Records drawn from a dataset
◇ ◇ ◇ ◇

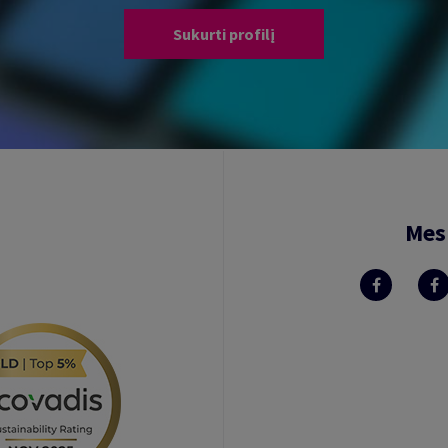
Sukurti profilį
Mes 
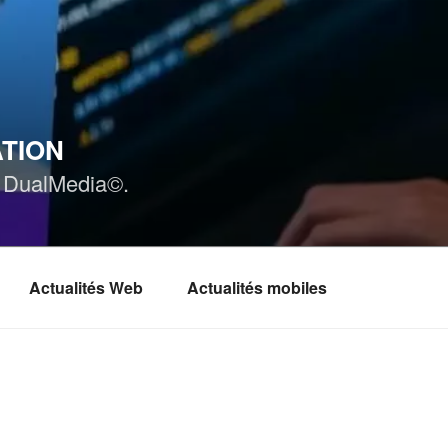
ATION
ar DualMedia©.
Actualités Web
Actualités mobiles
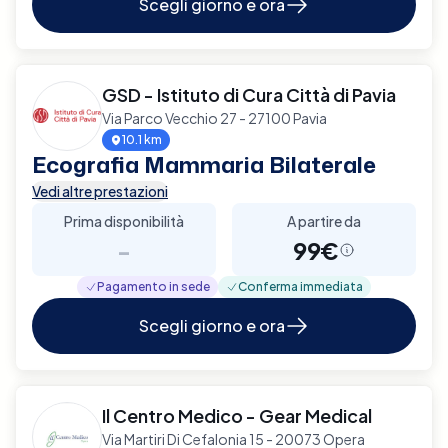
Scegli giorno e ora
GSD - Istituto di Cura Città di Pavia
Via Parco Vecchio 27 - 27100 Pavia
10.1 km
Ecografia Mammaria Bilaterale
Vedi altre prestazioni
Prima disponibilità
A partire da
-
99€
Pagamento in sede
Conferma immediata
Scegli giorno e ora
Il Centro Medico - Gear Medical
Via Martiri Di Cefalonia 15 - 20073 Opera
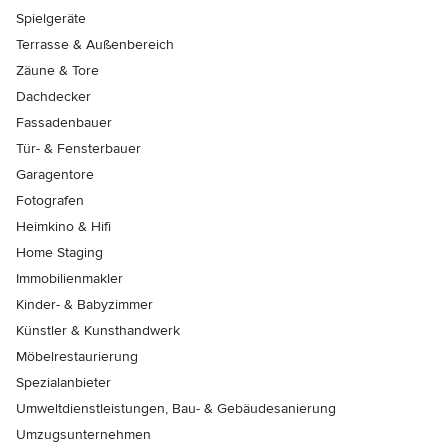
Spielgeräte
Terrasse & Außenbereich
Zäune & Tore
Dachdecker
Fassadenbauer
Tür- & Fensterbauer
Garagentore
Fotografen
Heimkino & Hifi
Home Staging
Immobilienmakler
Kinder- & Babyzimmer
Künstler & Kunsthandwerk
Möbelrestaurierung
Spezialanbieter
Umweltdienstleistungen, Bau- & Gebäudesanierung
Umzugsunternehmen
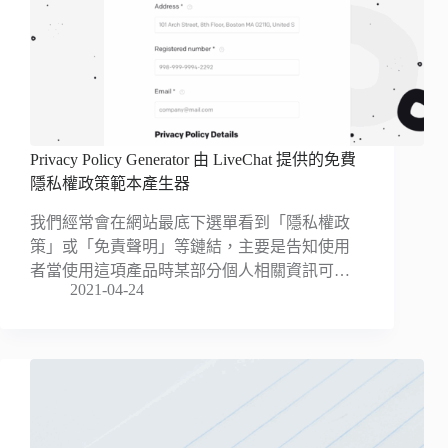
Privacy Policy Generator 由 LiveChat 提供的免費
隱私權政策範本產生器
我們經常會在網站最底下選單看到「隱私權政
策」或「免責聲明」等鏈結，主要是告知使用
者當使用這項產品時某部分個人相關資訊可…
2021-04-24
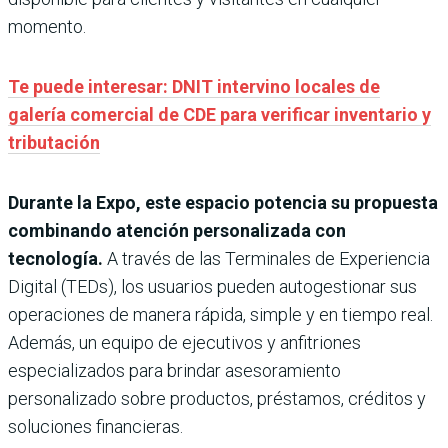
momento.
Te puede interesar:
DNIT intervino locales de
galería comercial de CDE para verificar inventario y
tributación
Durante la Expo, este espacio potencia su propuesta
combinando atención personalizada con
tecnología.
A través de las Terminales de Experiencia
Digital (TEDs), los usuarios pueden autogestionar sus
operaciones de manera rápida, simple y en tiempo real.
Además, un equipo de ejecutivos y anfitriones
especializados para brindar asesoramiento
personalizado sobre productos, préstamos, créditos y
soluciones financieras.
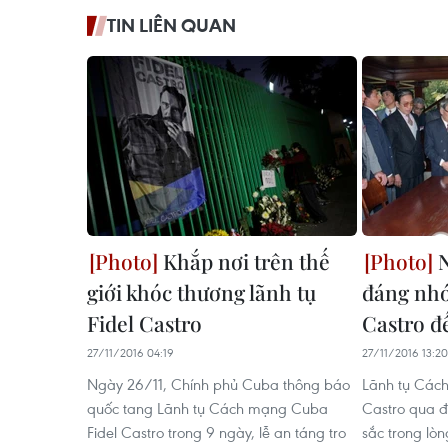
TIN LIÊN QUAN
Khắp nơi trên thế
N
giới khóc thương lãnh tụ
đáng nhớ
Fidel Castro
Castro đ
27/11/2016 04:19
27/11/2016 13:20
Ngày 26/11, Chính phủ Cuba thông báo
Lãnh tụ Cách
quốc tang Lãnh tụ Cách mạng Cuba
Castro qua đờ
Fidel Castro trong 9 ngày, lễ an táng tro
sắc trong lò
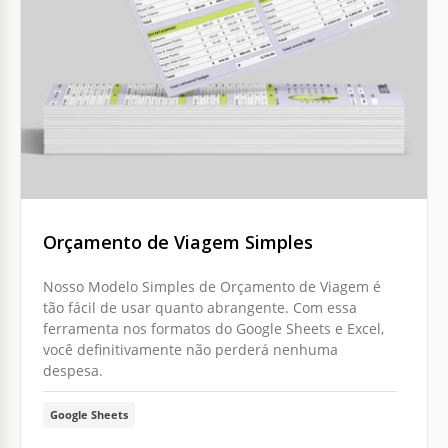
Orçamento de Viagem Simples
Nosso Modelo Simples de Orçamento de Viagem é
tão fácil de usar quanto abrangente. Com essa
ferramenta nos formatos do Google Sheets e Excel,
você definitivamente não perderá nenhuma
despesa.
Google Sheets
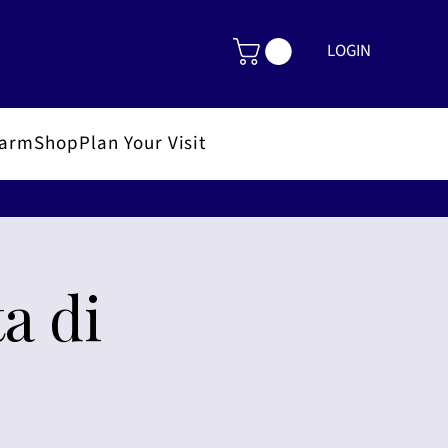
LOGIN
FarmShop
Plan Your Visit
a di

◇ ◇ ◇ ◇

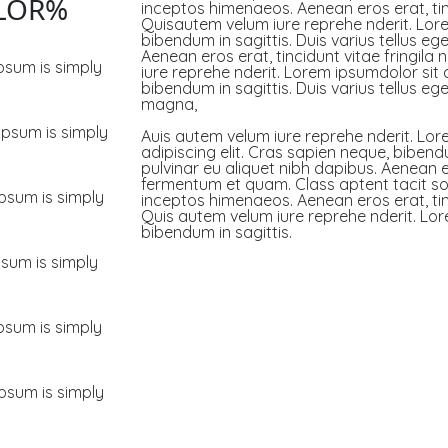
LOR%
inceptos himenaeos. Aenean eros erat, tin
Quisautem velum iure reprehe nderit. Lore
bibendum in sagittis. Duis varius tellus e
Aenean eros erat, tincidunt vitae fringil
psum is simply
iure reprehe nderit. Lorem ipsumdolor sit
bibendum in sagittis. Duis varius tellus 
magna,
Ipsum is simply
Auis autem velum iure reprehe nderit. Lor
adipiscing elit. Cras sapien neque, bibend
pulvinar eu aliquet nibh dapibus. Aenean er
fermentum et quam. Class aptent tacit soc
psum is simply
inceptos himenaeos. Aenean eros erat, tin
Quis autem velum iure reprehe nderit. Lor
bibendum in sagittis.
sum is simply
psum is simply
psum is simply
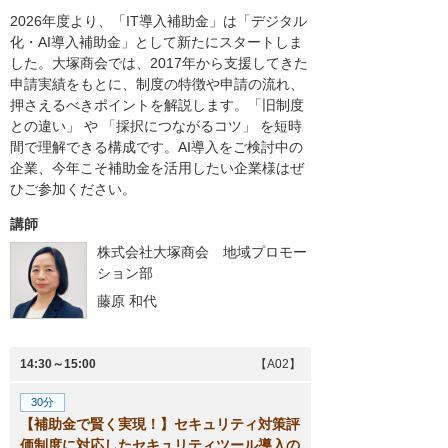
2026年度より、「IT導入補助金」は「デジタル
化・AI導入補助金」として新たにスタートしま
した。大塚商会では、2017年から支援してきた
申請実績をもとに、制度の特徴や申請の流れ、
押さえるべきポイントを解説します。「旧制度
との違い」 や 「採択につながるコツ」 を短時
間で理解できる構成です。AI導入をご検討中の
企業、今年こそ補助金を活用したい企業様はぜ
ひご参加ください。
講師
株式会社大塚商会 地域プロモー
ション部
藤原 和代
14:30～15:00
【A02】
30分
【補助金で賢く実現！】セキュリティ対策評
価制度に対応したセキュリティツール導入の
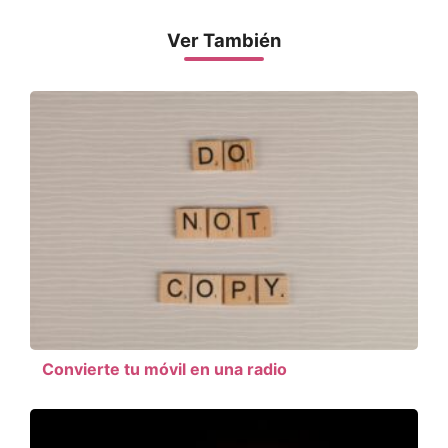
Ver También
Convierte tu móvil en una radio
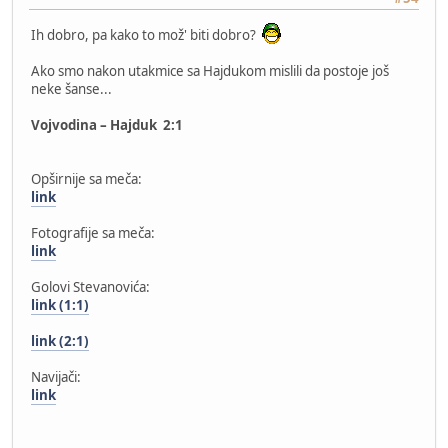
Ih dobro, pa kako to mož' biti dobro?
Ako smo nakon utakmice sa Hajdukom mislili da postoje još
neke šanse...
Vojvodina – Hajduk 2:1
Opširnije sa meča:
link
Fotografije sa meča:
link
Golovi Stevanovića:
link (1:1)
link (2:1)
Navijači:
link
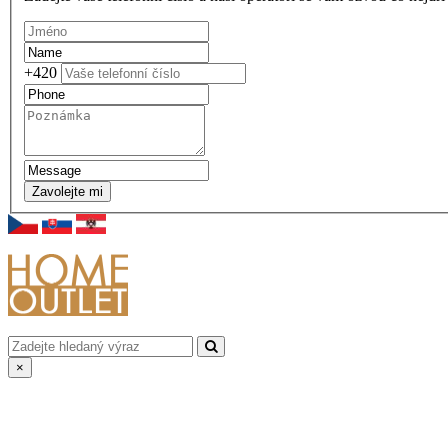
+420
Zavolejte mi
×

◇ ◇ ◇ ◇

Task brief. Wherever the string "varius" appears in the entries, copy that line.

Answer space.
bibendum in sagittis. Duis varius tellus e
bibendum in sagittis. Duis varius tellus 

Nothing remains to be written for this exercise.